**Prompt**. Search the records below for "Picture 4: the". Return that line and all remaining lines exactly.

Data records

%%

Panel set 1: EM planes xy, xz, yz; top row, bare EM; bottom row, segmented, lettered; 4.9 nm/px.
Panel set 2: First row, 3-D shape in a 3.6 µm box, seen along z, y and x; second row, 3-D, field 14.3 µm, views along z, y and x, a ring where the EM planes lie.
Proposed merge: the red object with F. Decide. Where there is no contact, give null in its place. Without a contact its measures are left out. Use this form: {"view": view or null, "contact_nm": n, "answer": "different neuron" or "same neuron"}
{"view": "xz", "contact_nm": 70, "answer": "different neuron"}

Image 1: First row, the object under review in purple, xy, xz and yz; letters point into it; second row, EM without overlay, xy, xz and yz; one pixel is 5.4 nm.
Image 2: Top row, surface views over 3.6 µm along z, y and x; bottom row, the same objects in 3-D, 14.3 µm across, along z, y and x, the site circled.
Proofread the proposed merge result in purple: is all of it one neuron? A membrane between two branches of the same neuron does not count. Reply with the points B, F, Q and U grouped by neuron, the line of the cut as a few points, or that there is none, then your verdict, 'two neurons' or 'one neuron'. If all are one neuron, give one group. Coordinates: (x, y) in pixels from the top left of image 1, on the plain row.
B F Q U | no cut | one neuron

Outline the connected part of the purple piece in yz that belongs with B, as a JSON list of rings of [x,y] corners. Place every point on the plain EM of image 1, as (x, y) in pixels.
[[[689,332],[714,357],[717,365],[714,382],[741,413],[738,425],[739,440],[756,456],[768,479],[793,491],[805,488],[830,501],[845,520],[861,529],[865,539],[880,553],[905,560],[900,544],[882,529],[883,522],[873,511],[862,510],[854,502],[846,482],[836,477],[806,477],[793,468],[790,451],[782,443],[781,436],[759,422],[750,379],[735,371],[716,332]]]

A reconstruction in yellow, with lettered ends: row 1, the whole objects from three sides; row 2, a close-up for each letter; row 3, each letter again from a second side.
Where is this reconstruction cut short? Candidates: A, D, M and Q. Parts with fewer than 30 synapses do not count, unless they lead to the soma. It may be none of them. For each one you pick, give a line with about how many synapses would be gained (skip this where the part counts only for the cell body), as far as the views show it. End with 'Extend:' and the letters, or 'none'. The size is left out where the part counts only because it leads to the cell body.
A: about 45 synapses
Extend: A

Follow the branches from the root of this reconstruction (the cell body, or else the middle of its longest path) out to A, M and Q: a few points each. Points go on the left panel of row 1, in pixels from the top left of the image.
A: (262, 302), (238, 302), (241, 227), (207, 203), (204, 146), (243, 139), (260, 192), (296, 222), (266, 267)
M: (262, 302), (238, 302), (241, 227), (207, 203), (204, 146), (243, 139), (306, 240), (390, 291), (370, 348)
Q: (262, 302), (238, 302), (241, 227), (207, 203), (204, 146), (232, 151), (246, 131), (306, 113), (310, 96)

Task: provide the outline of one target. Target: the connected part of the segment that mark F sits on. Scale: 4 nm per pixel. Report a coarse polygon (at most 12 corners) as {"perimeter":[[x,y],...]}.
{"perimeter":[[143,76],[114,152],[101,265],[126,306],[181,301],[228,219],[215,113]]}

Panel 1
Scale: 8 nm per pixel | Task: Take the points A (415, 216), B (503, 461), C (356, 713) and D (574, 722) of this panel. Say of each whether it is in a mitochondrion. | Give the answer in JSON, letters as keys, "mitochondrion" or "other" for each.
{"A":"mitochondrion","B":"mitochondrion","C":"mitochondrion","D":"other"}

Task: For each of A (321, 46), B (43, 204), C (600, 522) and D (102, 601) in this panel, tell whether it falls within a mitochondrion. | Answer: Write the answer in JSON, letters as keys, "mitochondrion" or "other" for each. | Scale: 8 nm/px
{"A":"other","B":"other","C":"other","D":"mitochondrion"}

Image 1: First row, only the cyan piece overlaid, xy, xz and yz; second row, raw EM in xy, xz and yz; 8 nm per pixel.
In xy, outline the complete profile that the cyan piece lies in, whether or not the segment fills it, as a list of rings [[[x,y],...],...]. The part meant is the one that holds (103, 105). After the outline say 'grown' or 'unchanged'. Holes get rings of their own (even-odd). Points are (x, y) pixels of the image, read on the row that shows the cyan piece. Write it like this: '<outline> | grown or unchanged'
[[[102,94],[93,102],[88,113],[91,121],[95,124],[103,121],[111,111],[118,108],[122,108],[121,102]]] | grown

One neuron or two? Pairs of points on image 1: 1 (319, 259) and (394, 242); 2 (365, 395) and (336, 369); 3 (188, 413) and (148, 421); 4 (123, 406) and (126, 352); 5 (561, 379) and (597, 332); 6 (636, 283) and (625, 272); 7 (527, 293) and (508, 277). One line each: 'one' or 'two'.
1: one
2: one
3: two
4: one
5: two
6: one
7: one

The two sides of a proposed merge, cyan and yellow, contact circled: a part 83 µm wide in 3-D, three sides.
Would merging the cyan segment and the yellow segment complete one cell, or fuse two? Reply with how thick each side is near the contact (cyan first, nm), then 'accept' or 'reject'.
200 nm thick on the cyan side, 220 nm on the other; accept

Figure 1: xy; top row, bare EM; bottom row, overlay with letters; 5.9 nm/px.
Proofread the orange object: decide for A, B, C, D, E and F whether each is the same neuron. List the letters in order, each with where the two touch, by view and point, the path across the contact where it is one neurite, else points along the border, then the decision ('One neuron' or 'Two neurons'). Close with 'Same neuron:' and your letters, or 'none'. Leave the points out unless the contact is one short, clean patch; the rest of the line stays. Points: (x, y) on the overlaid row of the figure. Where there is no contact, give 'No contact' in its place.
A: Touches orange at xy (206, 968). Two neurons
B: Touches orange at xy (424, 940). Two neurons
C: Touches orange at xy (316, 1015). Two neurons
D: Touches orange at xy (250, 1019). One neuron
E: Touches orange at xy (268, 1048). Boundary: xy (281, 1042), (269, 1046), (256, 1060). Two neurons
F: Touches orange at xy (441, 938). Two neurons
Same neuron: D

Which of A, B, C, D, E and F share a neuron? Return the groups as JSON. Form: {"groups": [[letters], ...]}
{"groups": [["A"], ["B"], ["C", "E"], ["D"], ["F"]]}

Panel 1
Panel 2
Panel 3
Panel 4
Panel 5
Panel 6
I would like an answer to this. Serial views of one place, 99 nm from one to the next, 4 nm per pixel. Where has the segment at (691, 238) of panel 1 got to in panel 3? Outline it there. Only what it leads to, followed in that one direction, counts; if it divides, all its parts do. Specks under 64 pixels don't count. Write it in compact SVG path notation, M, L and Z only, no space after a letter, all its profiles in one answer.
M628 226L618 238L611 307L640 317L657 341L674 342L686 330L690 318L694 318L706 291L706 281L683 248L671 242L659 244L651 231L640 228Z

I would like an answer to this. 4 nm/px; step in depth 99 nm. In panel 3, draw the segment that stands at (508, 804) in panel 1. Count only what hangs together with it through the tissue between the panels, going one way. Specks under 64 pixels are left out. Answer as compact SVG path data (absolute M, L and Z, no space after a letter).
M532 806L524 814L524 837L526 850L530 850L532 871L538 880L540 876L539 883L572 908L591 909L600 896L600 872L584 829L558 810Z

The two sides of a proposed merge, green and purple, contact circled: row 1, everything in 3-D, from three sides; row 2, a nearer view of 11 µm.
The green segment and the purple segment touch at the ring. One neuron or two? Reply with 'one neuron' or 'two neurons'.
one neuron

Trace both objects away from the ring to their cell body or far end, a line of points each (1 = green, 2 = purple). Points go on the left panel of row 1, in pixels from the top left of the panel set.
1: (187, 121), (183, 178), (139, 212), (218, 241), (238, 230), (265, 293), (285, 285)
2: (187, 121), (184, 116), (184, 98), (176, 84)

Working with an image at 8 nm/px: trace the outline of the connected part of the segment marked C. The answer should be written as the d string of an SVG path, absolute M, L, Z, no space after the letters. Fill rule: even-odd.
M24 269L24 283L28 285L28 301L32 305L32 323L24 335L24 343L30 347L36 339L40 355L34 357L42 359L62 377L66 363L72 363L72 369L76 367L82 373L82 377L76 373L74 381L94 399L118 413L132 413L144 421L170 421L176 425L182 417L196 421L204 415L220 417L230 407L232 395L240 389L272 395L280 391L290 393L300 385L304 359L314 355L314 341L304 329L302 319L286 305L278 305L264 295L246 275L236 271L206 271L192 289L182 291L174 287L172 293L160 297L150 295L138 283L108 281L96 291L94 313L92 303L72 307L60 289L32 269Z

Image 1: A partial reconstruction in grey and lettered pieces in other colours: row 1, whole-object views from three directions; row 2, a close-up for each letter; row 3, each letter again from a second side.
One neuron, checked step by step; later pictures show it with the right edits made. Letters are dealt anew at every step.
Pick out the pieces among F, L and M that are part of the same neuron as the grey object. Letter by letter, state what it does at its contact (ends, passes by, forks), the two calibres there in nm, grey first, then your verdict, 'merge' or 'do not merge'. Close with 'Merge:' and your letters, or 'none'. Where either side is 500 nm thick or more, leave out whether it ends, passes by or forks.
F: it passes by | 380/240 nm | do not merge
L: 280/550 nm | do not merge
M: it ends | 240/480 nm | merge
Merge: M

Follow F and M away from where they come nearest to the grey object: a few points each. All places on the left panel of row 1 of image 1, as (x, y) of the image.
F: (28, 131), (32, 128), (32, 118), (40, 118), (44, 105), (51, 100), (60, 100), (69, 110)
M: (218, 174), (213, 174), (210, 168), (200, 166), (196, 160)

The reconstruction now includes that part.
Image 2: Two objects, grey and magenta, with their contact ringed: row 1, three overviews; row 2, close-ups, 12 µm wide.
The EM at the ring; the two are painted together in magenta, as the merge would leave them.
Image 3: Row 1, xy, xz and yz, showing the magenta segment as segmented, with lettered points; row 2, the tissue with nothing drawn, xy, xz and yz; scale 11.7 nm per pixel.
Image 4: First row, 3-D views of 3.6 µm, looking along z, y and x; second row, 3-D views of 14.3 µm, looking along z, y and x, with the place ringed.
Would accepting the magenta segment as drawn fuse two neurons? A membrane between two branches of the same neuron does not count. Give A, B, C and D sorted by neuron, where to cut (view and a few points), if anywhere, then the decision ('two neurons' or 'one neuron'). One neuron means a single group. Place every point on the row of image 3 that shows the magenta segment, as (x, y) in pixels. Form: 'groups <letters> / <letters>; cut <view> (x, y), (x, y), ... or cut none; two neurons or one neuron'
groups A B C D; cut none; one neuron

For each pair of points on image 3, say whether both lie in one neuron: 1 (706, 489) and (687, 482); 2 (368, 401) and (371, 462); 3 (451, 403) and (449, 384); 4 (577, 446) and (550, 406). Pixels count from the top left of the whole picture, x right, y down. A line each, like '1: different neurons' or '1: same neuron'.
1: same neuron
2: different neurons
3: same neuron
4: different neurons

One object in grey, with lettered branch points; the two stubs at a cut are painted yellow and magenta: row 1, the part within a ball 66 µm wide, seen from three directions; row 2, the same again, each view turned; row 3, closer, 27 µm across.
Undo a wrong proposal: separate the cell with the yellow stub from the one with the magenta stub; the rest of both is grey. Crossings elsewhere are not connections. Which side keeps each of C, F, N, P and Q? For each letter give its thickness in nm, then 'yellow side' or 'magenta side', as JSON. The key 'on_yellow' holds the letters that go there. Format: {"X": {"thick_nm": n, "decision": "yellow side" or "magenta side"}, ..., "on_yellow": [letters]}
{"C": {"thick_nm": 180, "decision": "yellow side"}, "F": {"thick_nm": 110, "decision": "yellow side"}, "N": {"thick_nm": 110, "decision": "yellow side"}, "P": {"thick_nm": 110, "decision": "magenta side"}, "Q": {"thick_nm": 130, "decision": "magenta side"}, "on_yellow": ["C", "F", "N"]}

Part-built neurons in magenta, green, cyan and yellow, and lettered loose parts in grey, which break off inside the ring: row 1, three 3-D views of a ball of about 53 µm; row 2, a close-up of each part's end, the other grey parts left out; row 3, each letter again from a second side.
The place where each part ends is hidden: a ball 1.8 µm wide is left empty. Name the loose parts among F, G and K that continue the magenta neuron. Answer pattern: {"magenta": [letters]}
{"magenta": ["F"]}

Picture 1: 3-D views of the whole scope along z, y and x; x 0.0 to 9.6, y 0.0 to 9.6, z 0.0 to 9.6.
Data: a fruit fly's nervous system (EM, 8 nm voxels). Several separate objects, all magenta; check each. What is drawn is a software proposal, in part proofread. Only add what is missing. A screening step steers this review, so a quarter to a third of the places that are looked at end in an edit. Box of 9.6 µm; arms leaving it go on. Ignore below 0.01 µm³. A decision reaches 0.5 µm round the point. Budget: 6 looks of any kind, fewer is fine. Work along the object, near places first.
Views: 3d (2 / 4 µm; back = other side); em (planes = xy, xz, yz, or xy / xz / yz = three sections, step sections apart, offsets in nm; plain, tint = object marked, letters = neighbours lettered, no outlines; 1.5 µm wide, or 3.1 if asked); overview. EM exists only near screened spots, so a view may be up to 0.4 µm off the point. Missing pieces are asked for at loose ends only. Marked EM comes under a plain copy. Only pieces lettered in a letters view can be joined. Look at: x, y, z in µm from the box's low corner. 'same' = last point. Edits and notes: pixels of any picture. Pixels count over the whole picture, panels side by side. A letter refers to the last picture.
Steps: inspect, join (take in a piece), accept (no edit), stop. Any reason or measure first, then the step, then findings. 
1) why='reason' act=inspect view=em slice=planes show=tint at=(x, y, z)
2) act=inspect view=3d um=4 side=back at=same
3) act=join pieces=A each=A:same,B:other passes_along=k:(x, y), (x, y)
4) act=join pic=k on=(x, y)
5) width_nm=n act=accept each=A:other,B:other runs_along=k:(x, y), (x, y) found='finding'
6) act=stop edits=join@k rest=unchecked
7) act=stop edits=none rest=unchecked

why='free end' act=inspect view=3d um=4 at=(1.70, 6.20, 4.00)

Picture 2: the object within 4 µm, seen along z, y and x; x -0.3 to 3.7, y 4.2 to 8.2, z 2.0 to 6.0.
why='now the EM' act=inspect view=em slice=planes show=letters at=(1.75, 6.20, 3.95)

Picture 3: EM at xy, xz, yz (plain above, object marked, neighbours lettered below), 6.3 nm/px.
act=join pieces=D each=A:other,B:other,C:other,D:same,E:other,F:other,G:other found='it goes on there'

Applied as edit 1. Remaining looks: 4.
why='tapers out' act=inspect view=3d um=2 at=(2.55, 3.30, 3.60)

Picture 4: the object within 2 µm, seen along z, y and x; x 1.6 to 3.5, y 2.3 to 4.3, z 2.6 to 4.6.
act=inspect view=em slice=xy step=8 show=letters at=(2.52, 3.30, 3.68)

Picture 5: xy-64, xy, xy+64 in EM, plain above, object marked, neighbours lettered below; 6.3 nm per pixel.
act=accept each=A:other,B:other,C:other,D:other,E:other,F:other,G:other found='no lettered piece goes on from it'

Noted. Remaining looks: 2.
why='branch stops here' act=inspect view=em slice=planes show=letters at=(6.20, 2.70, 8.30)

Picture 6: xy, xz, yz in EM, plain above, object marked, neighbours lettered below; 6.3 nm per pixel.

%%

**Result of the task**.
Picture 4: the object within 2 µm, seen along z, y and x; x 1.6 to 3.5, y 2.3 to 4.3, z 2.6 to 4.6.
act=inspect view=em slice=xy step=8 show=letters at=(2.52, 3.30, 3.68)

Picture 5: xy-64, xy, xy+64 in EM, plain above, object marked, neighbours lettered below; 6.3 nm per pixel.
act=accept each=A:other,B:other,C:other,D:other,E:other,F:other,G:other found='no lettered piece goes on from it'

Noted. Remaining looks: 2.
why='branch stops here' act=inspect view=em slice=planes show=letters at=(6.20, 2.70, 8.30)

Picture 6: xy, xz, yz in EM, plain above, object marked, neighbours lettered below; 6.3 nm per pixel.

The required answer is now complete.